Aviation enthusiasts have said a final fond goodbye to a Second World War transport plane which is being forced to stop carrying passengers due to EU safety regulations.
More than 400 people travelled on the last 12 flights of the former RAF DC-3 Dakota from Coventry Airport, ending a countrywide two-month farewell tour which has seen more than 9,000 passengers take to the skies.
Air Atlantique, which owns two DC-3s, described the final flights as a sad day for all those with an interest in Dakotas, which revolutionised air travel when they were first built in 1935.
The company’s commercial director, Richard Parr, said the EU regulations - governing planes carrying 19 or more passengers, required measures which were not necessary on the DC-3, including an emergency escape chute, floor lighting and weather radar.

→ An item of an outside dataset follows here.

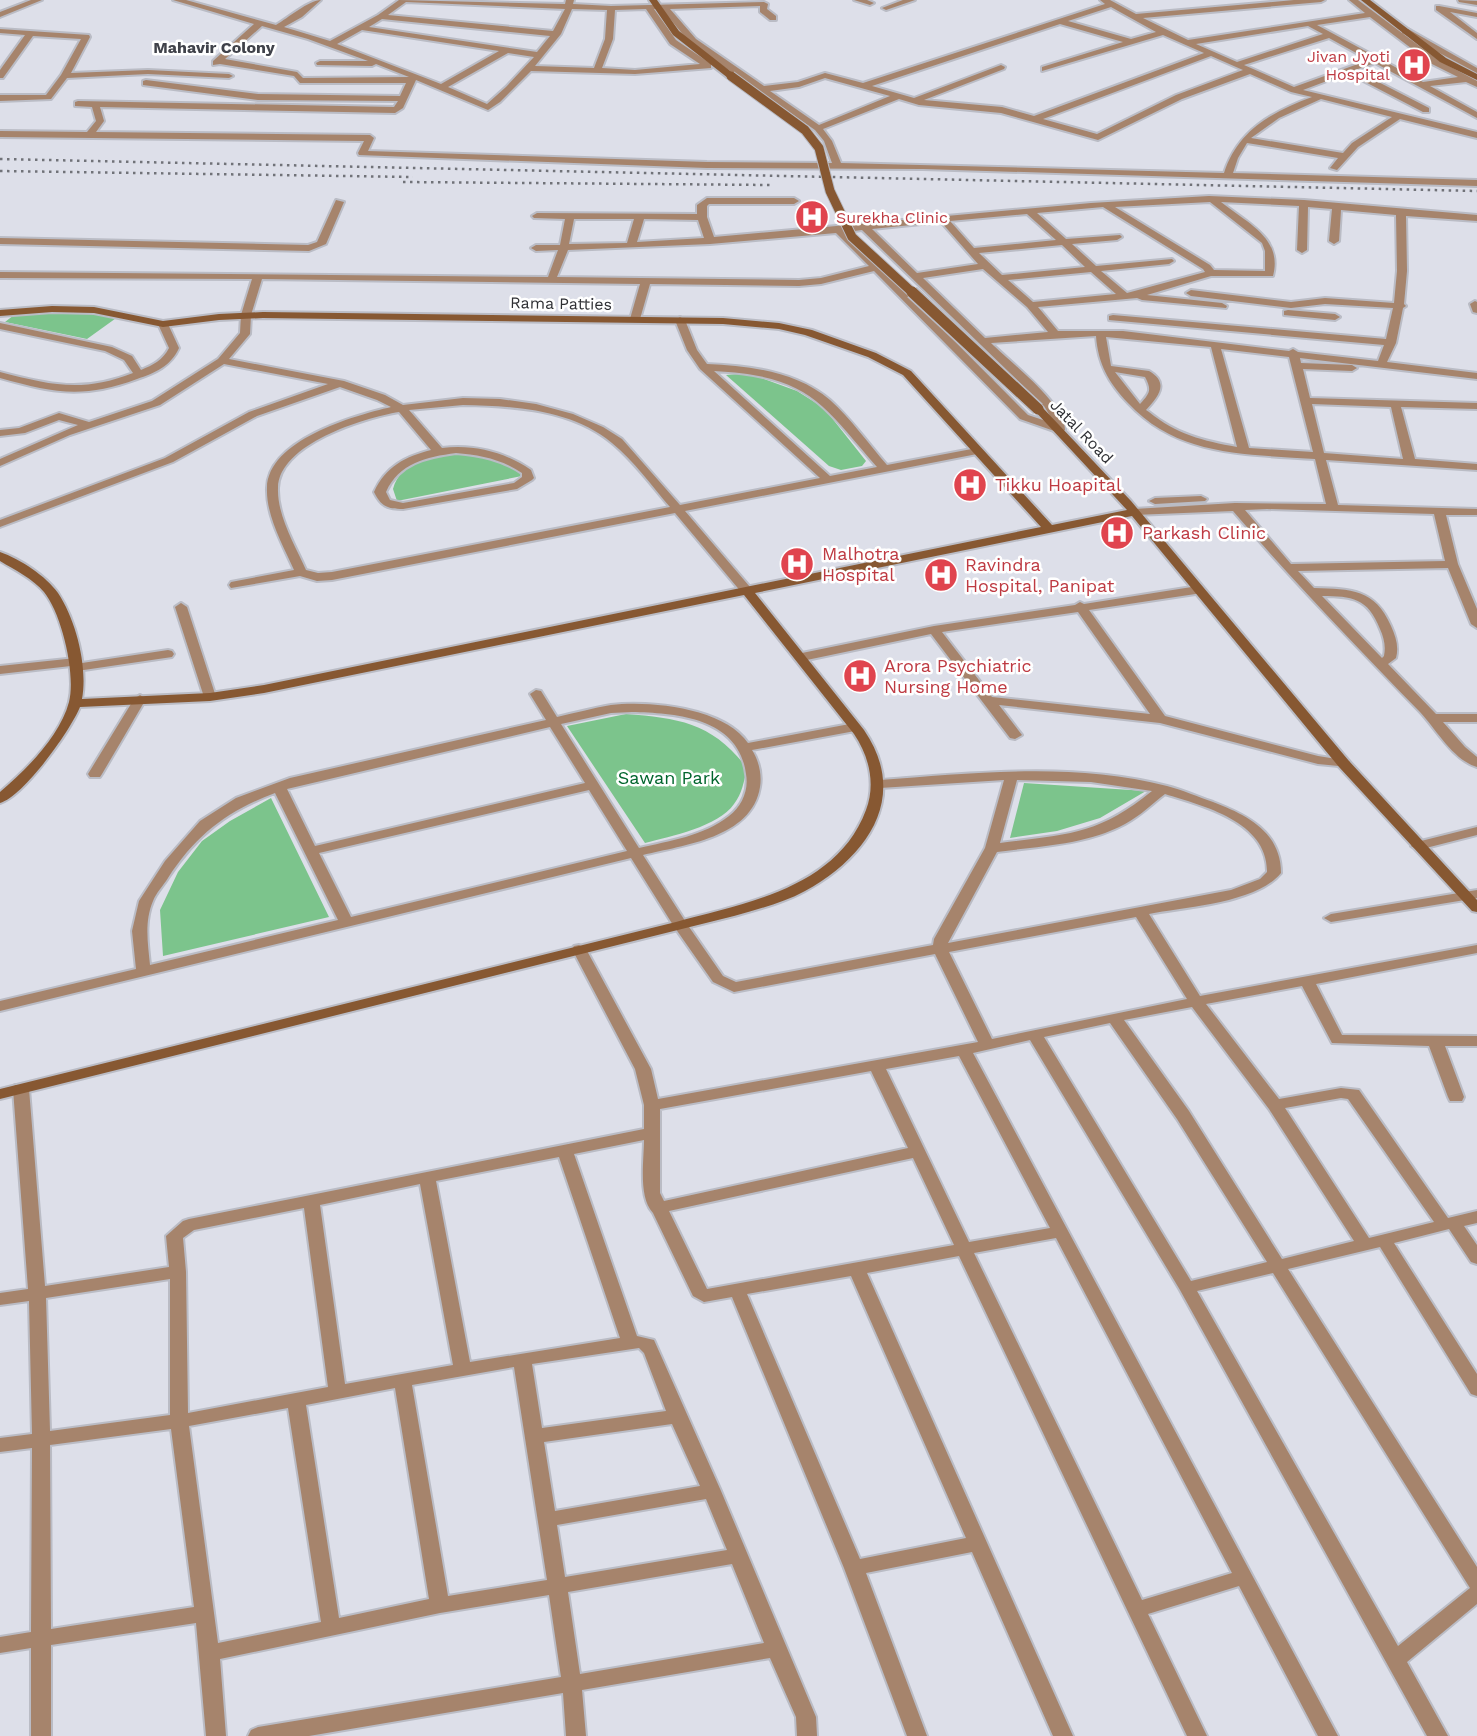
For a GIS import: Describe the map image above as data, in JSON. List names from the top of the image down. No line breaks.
{"streets":{"street":["Rama Patties","Jatal Road"]},"districts":["Mahavir Colony"],"parks":["Sawan Park"],"places":{"hospital":["Jivan Jyoti Hospital","Surekha Clinic","Tikku Hoapital","Parkash Clinic","Malhotra Hospital","Ravindra Hospital, Panipat","Arora Psychiatric Nursing Home"]}}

Mr Parr said of the safety measures: “They would not improve the safety of the aircraft one iota as far as we are concerned.

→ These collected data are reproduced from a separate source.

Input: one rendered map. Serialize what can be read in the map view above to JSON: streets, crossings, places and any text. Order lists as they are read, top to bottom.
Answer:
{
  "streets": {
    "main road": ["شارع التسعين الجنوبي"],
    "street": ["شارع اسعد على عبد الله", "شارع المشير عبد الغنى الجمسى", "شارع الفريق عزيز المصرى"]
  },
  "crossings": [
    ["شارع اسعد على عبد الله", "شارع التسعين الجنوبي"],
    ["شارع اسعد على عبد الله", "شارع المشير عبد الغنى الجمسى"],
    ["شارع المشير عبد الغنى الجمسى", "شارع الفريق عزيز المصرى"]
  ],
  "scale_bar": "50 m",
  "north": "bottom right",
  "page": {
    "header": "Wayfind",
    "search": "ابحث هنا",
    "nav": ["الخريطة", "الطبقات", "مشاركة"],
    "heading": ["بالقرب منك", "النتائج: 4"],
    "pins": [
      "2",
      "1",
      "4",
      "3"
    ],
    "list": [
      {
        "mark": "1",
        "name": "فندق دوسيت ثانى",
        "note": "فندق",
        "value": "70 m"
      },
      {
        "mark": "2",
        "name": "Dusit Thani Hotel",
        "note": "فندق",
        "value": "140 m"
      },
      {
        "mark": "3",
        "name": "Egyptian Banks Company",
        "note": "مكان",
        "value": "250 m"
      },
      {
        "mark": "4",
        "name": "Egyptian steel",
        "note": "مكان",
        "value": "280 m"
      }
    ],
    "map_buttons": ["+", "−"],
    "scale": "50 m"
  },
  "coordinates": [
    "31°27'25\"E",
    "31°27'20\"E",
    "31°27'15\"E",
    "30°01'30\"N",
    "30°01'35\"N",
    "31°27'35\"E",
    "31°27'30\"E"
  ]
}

“It’s a sad day, definitely. These aircraft have been around for more than 70 years now.
“The Farewell Tour has been rammed, which is a phenomenal achievement for the aircraft.”
Previously, the Civilian Aviation Authority had exempted the pleasure flight DC-3s from the safety regulations, but responsibility for their enforcement has now transferred to the EU.

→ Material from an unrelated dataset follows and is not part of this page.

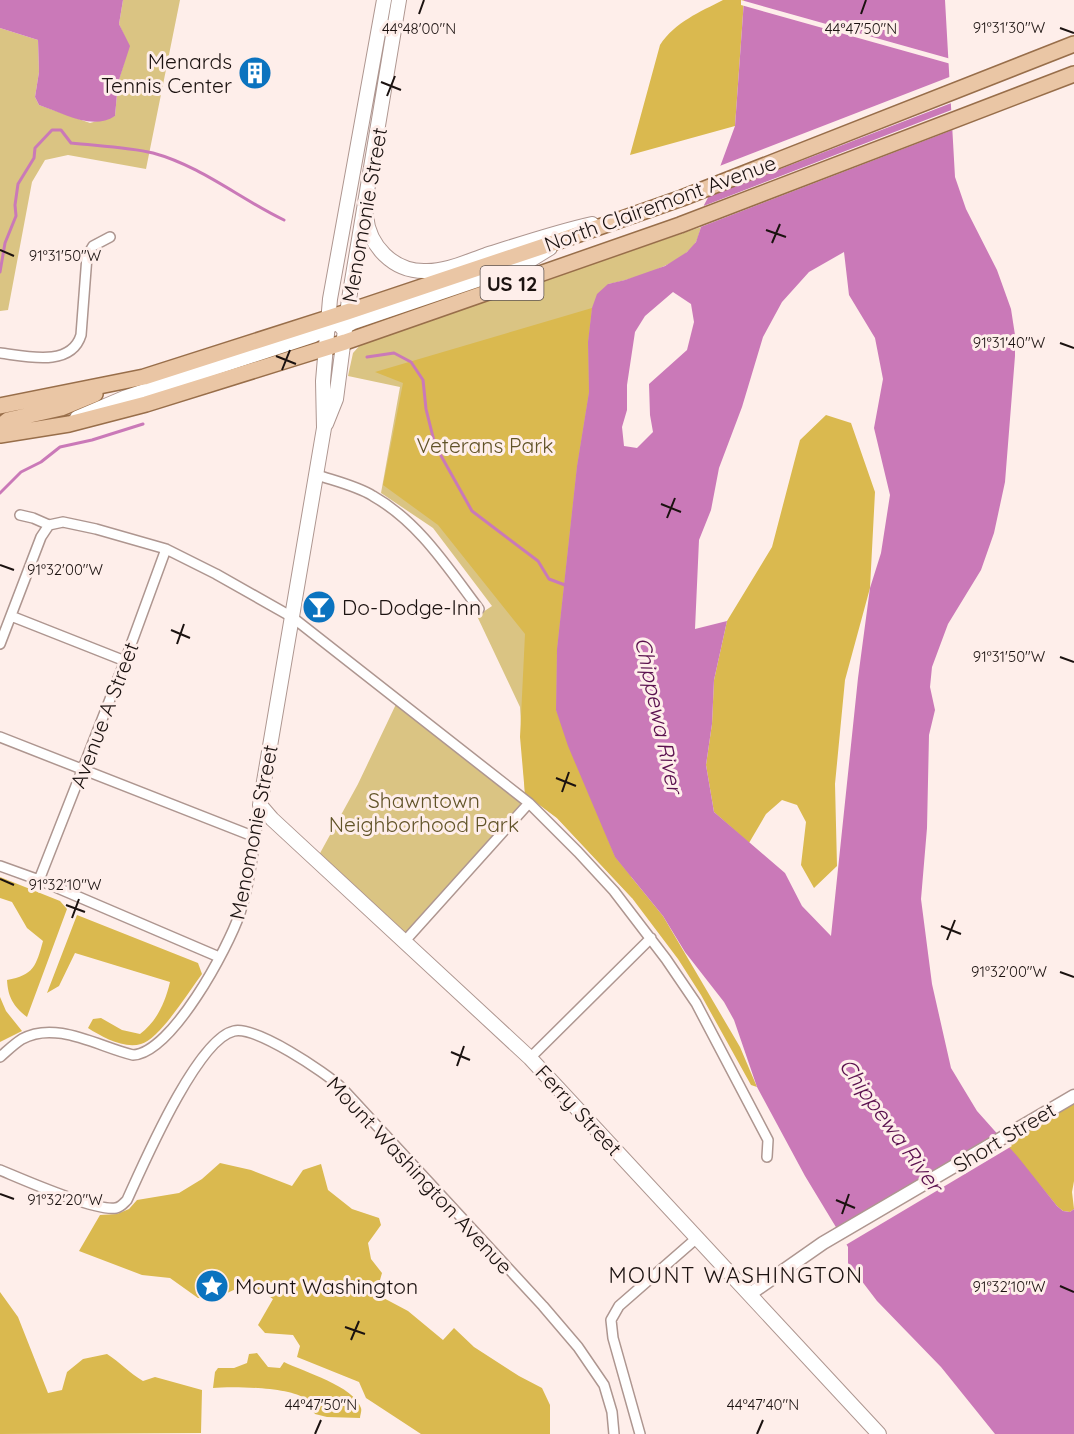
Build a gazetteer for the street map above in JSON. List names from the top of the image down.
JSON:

Air Atlantique, the only UK operator of passenger-carrying DC-3s, will now seek an exemption from EU officials, but concedes the process may prove difficult.
“I don’t think it was malicious,” Mr Parr said of the new regulations. “They just didn’t consider people like ourselves, who operate vintage aircraft.
“I have never dealt with the European Union before but I don’t think that they move particularly quickly.”
Mr Parr said the Dakotas, which are not flown in bad weather, were extremely popular with the public and had an exemplary safety record.
“From a commercial point of view it’s going to have an impact on us. We have 28 historic aircraft to keep flying and we need revenue to do that,” he added.
Among those gathered at Coventry Airport to see the last passengers board a Dakota painted in the livery of RAF Transport Command was the air charter manager at Omega Holidays, which handled bookings for the farewell tour.
Peter Truman said many ex-service personnel were among those who had inundated Omega seeking tickets for the flights.
“It’s a sad occasion that such an iconic aircraft is finishing,” he said. “We could have sold twice as many tickets and there were a lot of disappointed people who couldn’t get on.
“There were a lot of veterans - for some people it’s the first time they have actually landed in a Dakota because they have always leapt out of it into a theatre of war!”
Mr Truman also expressed hope that a change in the law might see the two DC-3s, one of which saw war service in Burma, carrying passengers again.